Task prompt:
Please take the lines from the one holding "Есть ли простой" through the one holding "Каюсь, что не" in the data below and copy them exactly.

━━━━━━━━━━━━━━━━━━━━

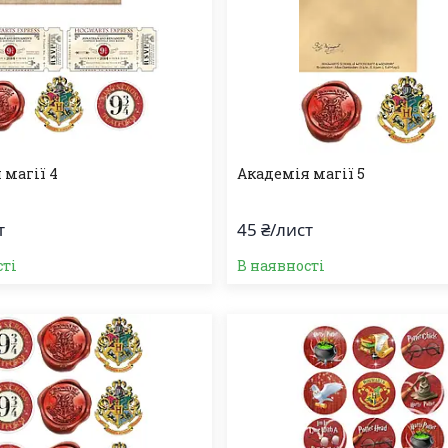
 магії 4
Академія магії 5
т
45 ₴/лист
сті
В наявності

━━━━━━━━━━━━━━━━━━━━

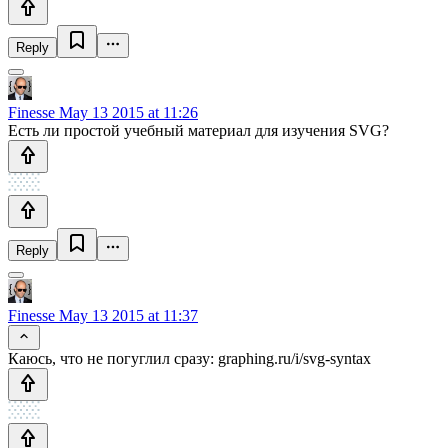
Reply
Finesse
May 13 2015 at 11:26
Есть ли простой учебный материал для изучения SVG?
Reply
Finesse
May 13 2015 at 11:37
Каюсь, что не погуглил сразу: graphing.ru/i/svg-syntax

━━━━━━━━━━━━━━━━━━━━

Answer box:
Есть ли простой учебный материал для изучения SVG?
Reply
Finesse
May 13 2015 at 11:37
Каюсь, что не погуглил сразу: graphing.ru/i/svg-syntax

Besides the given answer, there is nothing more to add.